Carlos de Oliveira Paes, o réu deste processo, era um homem casado, idade não especificada e sub-intendente municipal. Esse cargo significava, na prática, que ele era a primeira autoridade do distrito, como se fosse o “prefeito” de Nova Bréscia. Já a vítima era Maria Emília Moraes, menor de 16 anos, criada por sua mãe viúva e de uma vida “simples, pobre, mas honesta”. O acusado frequentava cotidianamente a casa dessas duas mulheres e, “usando de sua posição como autoridade administrativa”, ganhara confiança de Maria da Silva, mãe da lastimada.
Assim, o sub-intendente conseguiu a permissão da viúva para Emília assumir um emprego como professora municipal, cujo cargo ele havia arranjado. Contudo, para desempenhar tal posição, a autora do processo precisou mudar-se da casa de sua genitora, o que significava estar “livre de qualquer olhar” e da proteção de Maria da Silva. Com esse cenário, Carlos começa um “cerco de seduções, procurando enganá-la com promessas falsas [...] e assíduas alterações de apaixonado impulso”. Mesmo com tantas tentativas, Maria Emília não cede às vontades do réu.
Segundo a autora do caso, Carlos Paes não conseguindo pelos “meios suasórios saciar seus obcecantes desejos de libidinagem”, decide partir para a violência física e ameaça, resultando no “revoltante crime de estupro e defloramento”, o qual ela denuncia. O réu “temendo o castigo da justiça”, antes mesmo da acusação ser concretizada, começa a espalhar pela cidade que a lastimada na realidade não era de um “lar honesto”, e sim uma mulher desvirginada por outro há muitos anos.
Além disso, segundo Maria Emília, o réu, querendo escapar da prisão, aproveitou de sua autoridade para coagi-la a produzir “cartas de amor”, cujo conteúdo era previamente decidido por ele. Todo esse trâmite era realizado com ajuda de um guarda municipal de confiança do sub-intendente, responsável por levar os textos escritos por Carlos para a casa da vítima que então copiava-os com sua letra. Esse mesmo policial posteriormente prestou testemunho no processo-crime aqui descrito e afirmou ter ouvido da própria Maria Emília a confissão de que ela realmente não era mais virgem desde antes de sua puberdade. Pelo visto, é antiga a prática de algumas autoridades usarem seus subordinados para interesses pessoais, como prováveis falsos depoimentos.

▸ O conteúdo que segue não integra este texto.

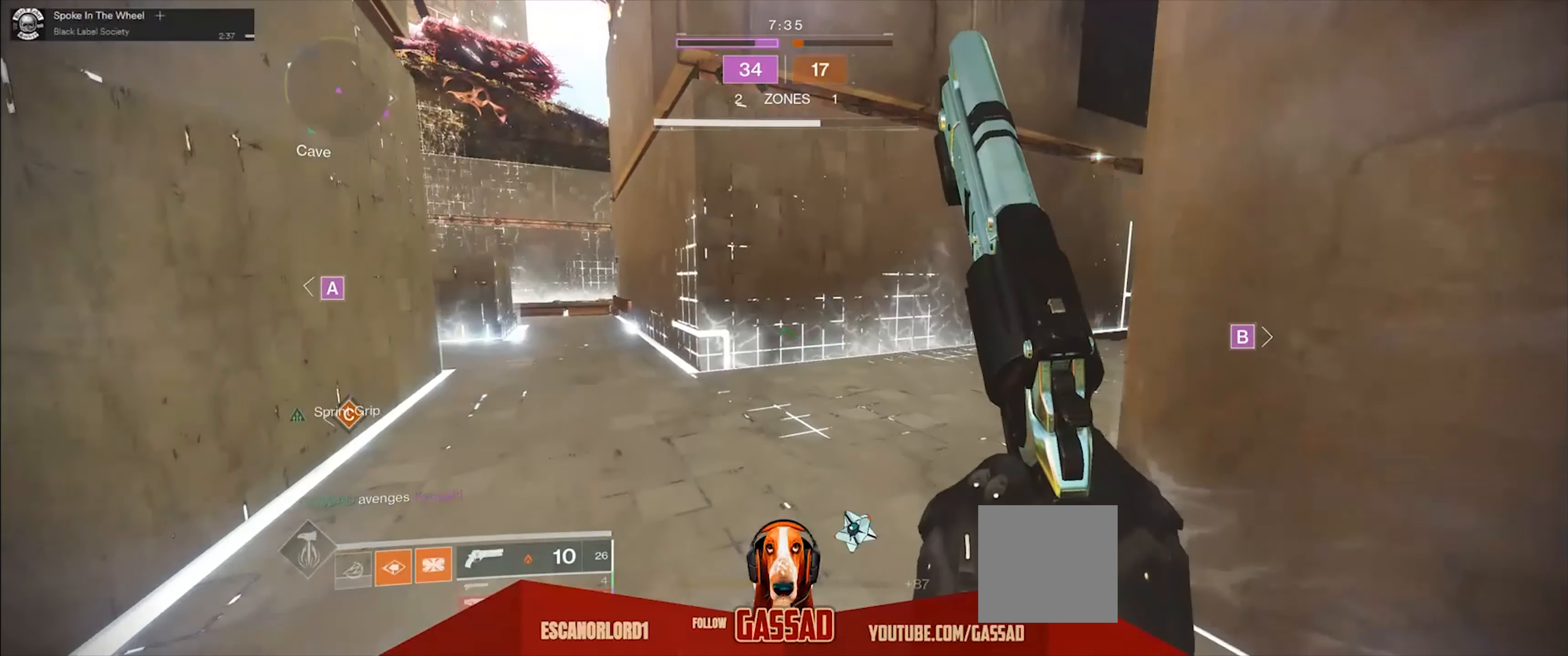
{"buttons": [], "left_stick": "up", "right_stick": "center", "events": [[134, "right_stick", "left"], [367, "right_stick", "center"]]}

Os conteúdos dessas cartas anexadas ao processo são bastante interessantes. As da vítima, que segundo ela foram forjadas, são longas juras de amor e fidelidade, além de comentários sobre já ter “se deitado com outro”. Já nos escritos de Carlos há grande preocupação que ela denunciasse-o: “Confiando em Deus espero que [...] me descanse este coração que entreguei a ti e por ti”, “Espero tua resposta a fim de não me pores louco” e “Minha querida não vás mudar de pensamento de uma hora para a outra, e fazeres depois de tantos juramentos cavarem a minha desgraça”. Ainda uma descrição de um sonho terrível, em que Maria Emília casava-se com outro (lembrando que Carlos já havia contraído matrimônio com outra mulher) e que para piorar a situação de seu pesadelo, segundo réu, o noivo “era um mulato (sic) alto de cavanhaque e chapéu picareta”. O racismo é outro elemento persistente da sociedade da época, notório neste último trecho.

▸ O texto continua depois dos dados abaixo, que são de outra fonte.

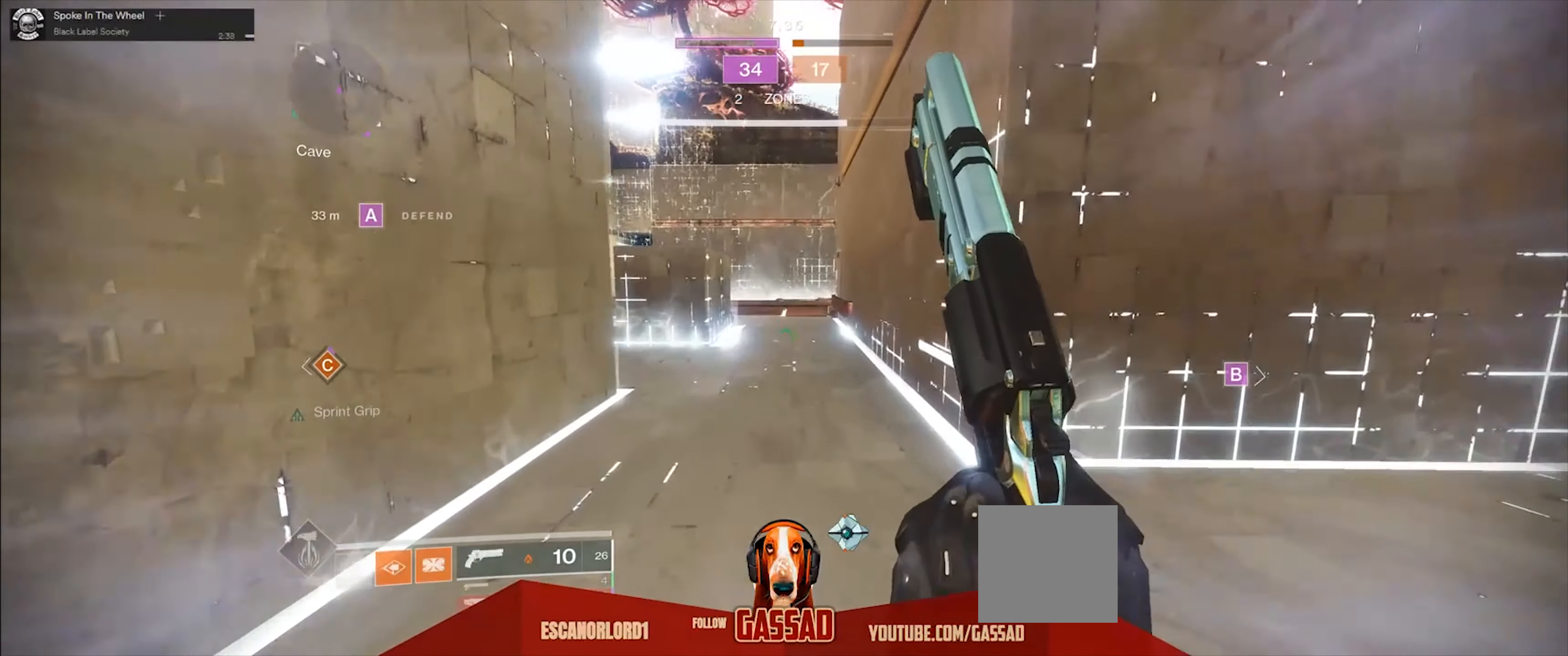
{"buttons": [], "left_stick": "up", "right_stick": "center", "events": [[33, "left_stick", "up-right"], [66, "right_stick", "right"], [300, "L3", "down"], [367, "left_stick", "up"], [467, "right_stick", "center"], [500, "L3", "up"]]}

As bases do argumento da defesa foram essas cartas e as alegações de cunho moral sobre a vida de Maria Emília. Segundo os advogados de Carlos de Oliveira Paes, os dois tinham um relacionamento extraconjugal consensual e a vítima não era “uma pessoa ingênua, inexperiente, que não pudesse fugir [...] dos galanteios e propostas” caso desejasse.
Transformá-la em uma mulher indigna era importante para terminar com os argumentos da acusação. Na lei vigente da época (o código penal de 1890) o crime de estupro tinha agravantes se a mulher era considerada “honesta”, ou seja, virgem ou viúva, caso contrário a impunidade era quase certa. O resultado dessa estratégia da defesa foi horrível para a vítima: enquanto o julgamento do processo ocorria, Maria Emília precisou refugiar-se em um colégio religioso para evitar as difamações, ameaças e perturbações do réu.

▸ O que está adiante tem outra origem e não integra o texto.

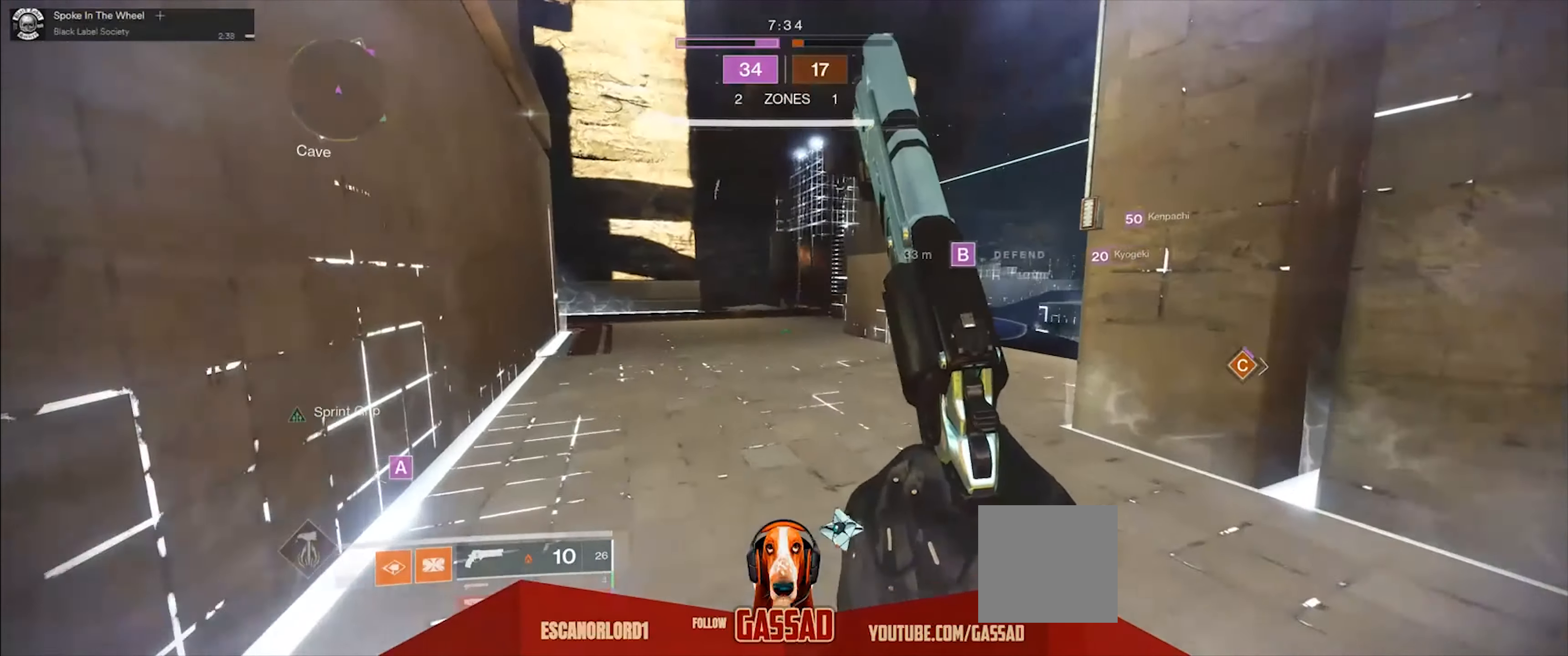
{"buttons": [], "left_stick": "up", "right_stick": "center", "events": []}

Infelizmente, o acusado conseguiu o que desejava. Na decisão do juiz é citado como provas da improcedência do processo as cartas escritas por Maria Emília, mesmo ela tendo denunciado sua falsidade, e também o depoimento do policial, apesar de ser sabido a relação próxima que tinha com o réu. Assim, Carlos de Oliveira Paes foi absolvido e nada sabemos dos desdobramentos disso para a vida da moça.
Hoje, no código penal sobre crime de estupro não existem agravantes ou atenuantes por posição social, status de relacionamento ou “honestidade” da vítima. Apesar disso, a impunidade segue, mesmo que existam, de fato, avanços nas leis de proteção à mulher. De acordo com o Instituto de Pesquisa Econômica Aplicada (IPEA) em 2023 estipulou-se que ocorram por ano 822 mil casos de estupro no Brasil. Desse total, apenas 8,5% deles chegam ao conhecimento da polícia e 4,2% são identificados pelo sistema de saúde. A diretora executiva do Instituto Patrícia Galvão alerta: “O que impede a condenação dos autores de violência é uma visão retrógrada de todo sistema de segurança pública. E uma parte do sistema de justiça ainda não se conscientizou da gravidade da violência sexual para a sociedade brasileira.”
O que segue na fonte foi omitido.